How to create a trendline with gaps of missing data in python? - python

So I'm new to python AND data analysis, but have been tasked to create a scatter plot. The data set that I'm using has many elements containing None values. When I use the polyfit method to create a trendline(best-fit line) I get errors for the Nones. I've tried using lists and numpy arrays with dismal results. I've also tried masked_array, masked_invalid, ect. in MULTIPLE configurations, but it kept giving me an array filled with Nones. Is there a way of creating a trendline in such a way that I don't need to remove the elements that have None values? I need them to keep my plot dimensions correct. I'm using Python 2.7. This is what I got so far:
import matplotlib.pyplot as plt
import numpy as np
import numpy.ma as ma
import pylab
#The InterpolatedUnivariateSpline method popped up during my endeavor
#to extrapolate the trendline through the gaps in data.

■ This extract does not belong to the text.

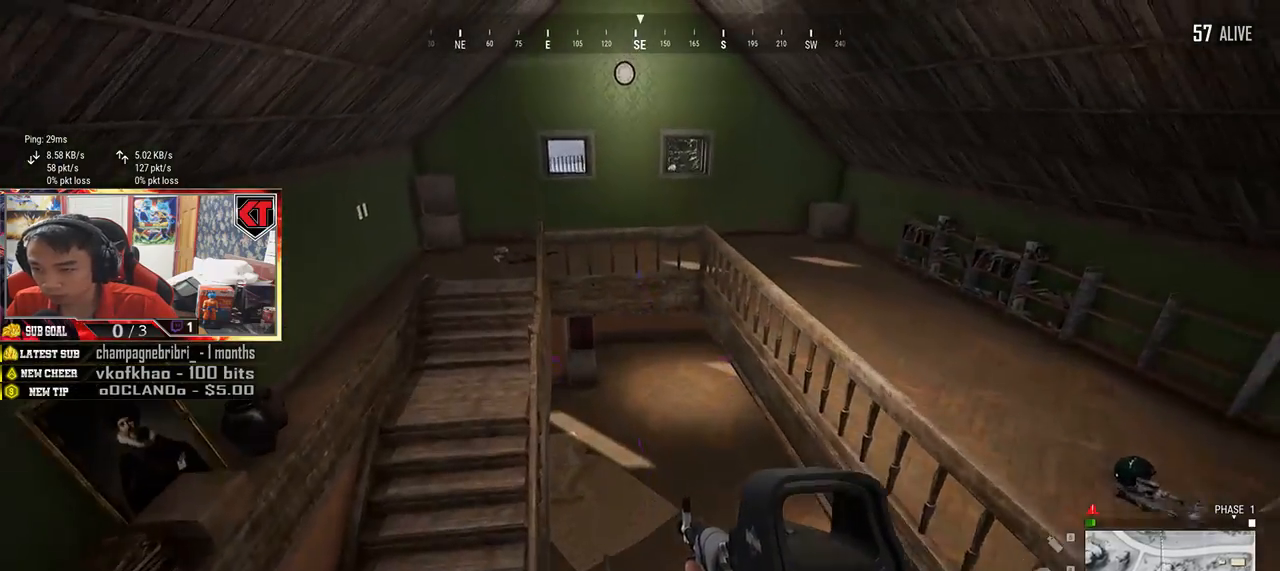
{"keys": ["d", "w"], "mouse": [], "events": []}
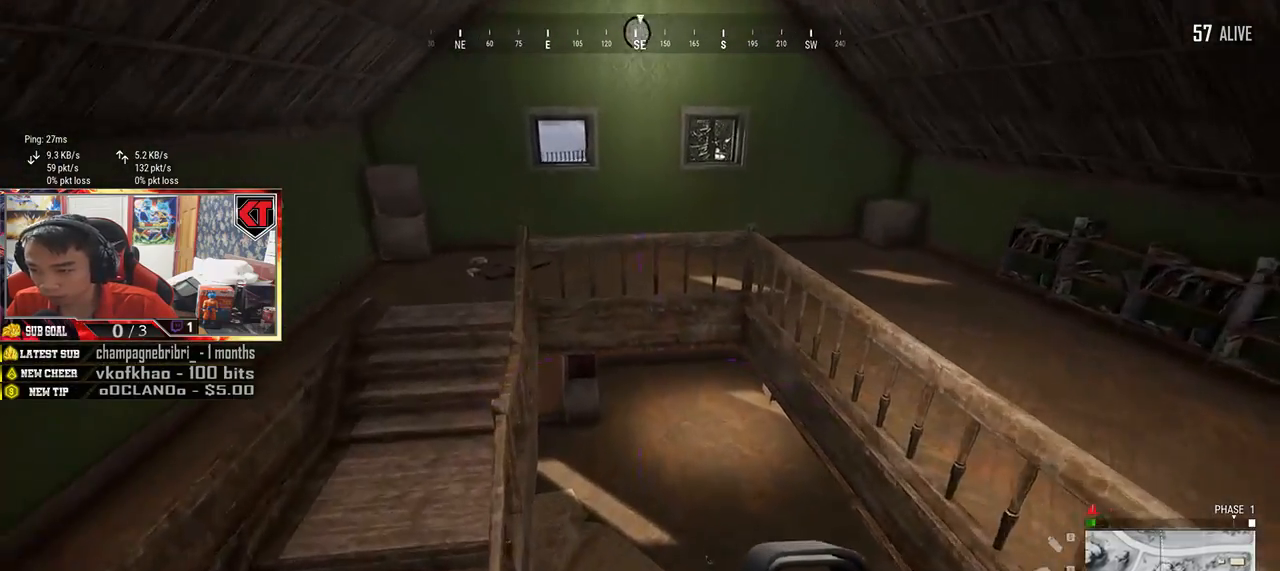
{"keys": ["w"], "mouse": [], "events": [[267, "d", "up"]]}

#To be honest, I don't think its doing anything for me...
from scipy.interpolate import InterpolatedUnivariateSpline
fig, ax = plt.subplots(1,1)
ax.scatter(y, dbm, color = 'purple', marker = 'o', s = 100)
plt.xlim(min(y), max(y))
plt.xlabel('Temp - C')
dbm_array = np.asarray(dbm) #dbm and y are lists earlier in the program
y_array = np.asarray(y)
x = np.linspace(min(y), max(y), len(y))
order = 1
s = InterpolatedUnivariateSpline(y, dbm, k=order)
blah = s(x)
plt.plot(y, blah, '--k')
This gives me the scatter plot without the trendline for some reason. No errors, so I guess I got that going for me....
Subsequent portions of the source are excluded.